Sociedade

QUANDO A BUROCRACIA MATA A CIDADE: O GOVERNO RECUSA ISENÇÃO E A BEIRA PAGA O PREÇO

Por Luciano Armando Tarieque

A Beira está a pedir asfalto. O Governo central respondeu com papelada e recusa.

O Conselho Municipal da Beira, liderado por Albano Carige, submeteu em abril um pedido simples e urgente ao Ministério das Finanças: isenção de direitos aduaneiros para a importação de 300 toneladas de betume provenientes da África do Sul. Esse betume é para tapar buracos, reabilitar vias e devolver dignidade a uma cidade com cerca de 650 quilómetros de estradas, muitas delas destruídas pelas chuvas e pelo intenso tráfego.

A resposta do Governo foi não. Primeiro o silêncio. Depois a recusa.

É um tiro no pé do próprio Estado. O município já tem a central de produção de asfalto. Tem capacidade para fabricar até 80 toneladas por hora. Tem equipamentos novos avaliados em 219 milhões de meticais. Tem mão de obra. Tem vontade política local. O que falta é o principal insumo: o betume. E o que o Governo faz? Recusa a isenção que baratearia esse insumo e permitiria fazer mais estradas com o mesmo dinheiro.

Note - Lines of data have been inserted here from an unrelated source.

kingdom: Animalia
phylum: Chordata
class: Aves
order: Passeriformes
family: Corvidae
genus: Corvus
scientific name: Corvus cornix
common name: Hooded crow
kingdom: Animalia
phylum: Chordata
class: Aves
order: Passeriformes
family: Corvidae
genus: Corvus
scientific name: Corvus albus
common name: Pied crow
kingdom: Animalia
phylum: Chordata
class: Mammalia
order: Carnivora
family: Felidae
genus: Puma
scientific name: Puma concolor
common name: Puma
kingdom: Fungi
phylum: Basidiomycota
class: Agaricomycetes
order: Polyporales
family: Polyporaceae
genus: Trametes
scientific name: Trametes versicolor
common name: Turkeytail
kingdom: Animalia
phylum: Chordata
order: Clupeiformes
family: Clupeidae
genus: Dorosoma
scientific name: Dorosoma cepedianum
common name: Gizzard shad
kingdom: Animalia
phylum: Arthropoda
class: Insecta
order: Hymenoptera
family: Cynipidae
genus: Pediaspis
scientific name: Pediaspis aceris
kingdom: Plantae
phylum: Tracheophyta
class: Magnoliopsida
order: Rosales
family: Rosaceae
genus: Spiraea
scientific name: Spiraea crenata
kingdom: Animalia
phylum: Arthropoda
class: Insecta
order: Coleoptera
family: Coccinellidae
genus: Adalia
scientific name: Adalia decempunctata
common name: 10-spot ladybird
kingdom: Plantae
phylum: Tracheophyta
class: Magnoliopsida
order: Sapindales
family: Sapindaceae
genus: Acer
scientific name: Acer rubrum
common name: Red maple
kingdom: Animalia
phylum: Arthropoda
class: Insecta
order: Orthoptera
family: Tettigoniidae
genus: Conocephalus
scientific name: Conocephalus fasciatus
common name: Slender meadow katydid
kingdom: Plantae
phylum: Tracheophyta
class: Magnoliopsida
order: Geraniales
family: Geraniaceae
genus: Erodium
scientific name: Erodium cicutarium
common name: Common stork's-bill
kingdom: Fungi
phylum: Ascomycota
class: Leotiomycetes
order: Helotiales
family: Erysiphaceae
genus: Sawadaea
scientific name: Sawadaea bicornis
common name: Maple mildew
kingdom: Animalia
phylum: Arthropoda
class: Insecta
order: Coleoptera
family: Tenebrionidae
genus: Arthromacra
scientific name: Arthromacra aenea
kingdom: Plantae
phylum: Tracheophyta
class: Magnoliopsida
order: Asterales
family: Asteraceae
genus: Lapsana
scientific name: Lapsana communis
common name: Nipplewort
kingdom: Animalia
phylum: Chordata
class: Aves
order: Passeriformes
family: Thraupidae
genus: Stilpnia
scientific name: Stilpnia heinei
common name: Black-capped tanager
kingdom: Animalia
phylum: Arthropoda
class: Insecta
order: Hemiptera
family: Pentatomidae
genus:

Isto não é gestão. Isto é sabotagem administrativa. O Estado central diz que quer descentralização. Diz que quer municípios fortes. Mas na hora de retirar 300 toneladas de betume da pauta aduaneira, trava tudo. Prefere arrecadar uns trocos de direitos aduaneiros hoje, para depois gastar milhões amanhã com ambulâncias presas em buracos, com carros estragados e com a economia da cidade a sangrar.

A Beira não está a pedir esmola. Está a pedir lógica. Ninguém está a pedir dinheiro do Orçamento do Estado. O município vai comprar o betume com recursos próprios. Só está a pedir para não pagar imposto sobre algo que vai voltar para o cidadão em forma de rua asfaltada.

Recusar isso é não entender o básico da gestão pública: quando o município poupa, o cidadão ganha. Quando o município gasta mais com imposto, o cidadão paga duas vezes.

A Beira já sofre com as cheias, com a corrosão do mar e com o peso dos camiões do Corredor da Beira. Cada dia sem asfalto é um dia a mais de prejuízo para o comerciante, para o chapeiro, para a mãe que leva a criança à escola. Negar a isenção é dizer ao munícipe que o seu sofrimento na estrada não é prioridade.

É preciso dizer em voz alta: qual é a razão real dessa recusa? É medo de ver um município da oposição fazer mais e melhor que o Governo central? É vergonha de admitir que sem o município a cidade para? É ciúmes de ver a Beira a comprar equipamentos, a montar central e a querer resolver o seu problema sem depender de Maputo? Ou é simplesmente medo de perder o controlo de tudo, mesmo aquilo que deveria ser local? Medo ou vergonha? Ciúmes ou medo.

Porque explicação técnica não há. Trezentas toneladas de betume para reabilitar estradas não ameaçam a soberania nacional. Ameaçam a inércia. Ameaçam a cultura do “manda quem pode, obedece quem tem juízo”.

O custo dessa decisão tem nome e endereço. Está na Avenida 5 de Outubro esburacada. Está na Estrada da Manga. Está nos bairros onde a ambulância não passa quando chove. O município tem a máquina. Tem o projeto. Tem o equipamento. Só lhe tiraram o combustível. E depois ainda vão culpar o município quando a estrada não ficar pronta. Isto é cruel com o cidadão e desonesto com a verdade.

Ao Ministério das Finanças fica o apelo e a crítica. Revoguem essa recusa. Deem a isenção. Não estão a fazer favor ao Albano Carige. Estão a fazer justiça ao povo da Beira.

Descentralização não é discurso bonito em Maputo. Descentralização é assinar a isenção de 300 toneladas de betume para que a Beira ande. Se o Governo central não confia no município, então que venha ele próprio asfaltar os 650 quilómetros. Se não vem, então que não atrapalhe quem quer trabalhar.

A cidade está à espera. E cada dia de atraso é um buraco a mais na estrada e na credibilidade do Estado.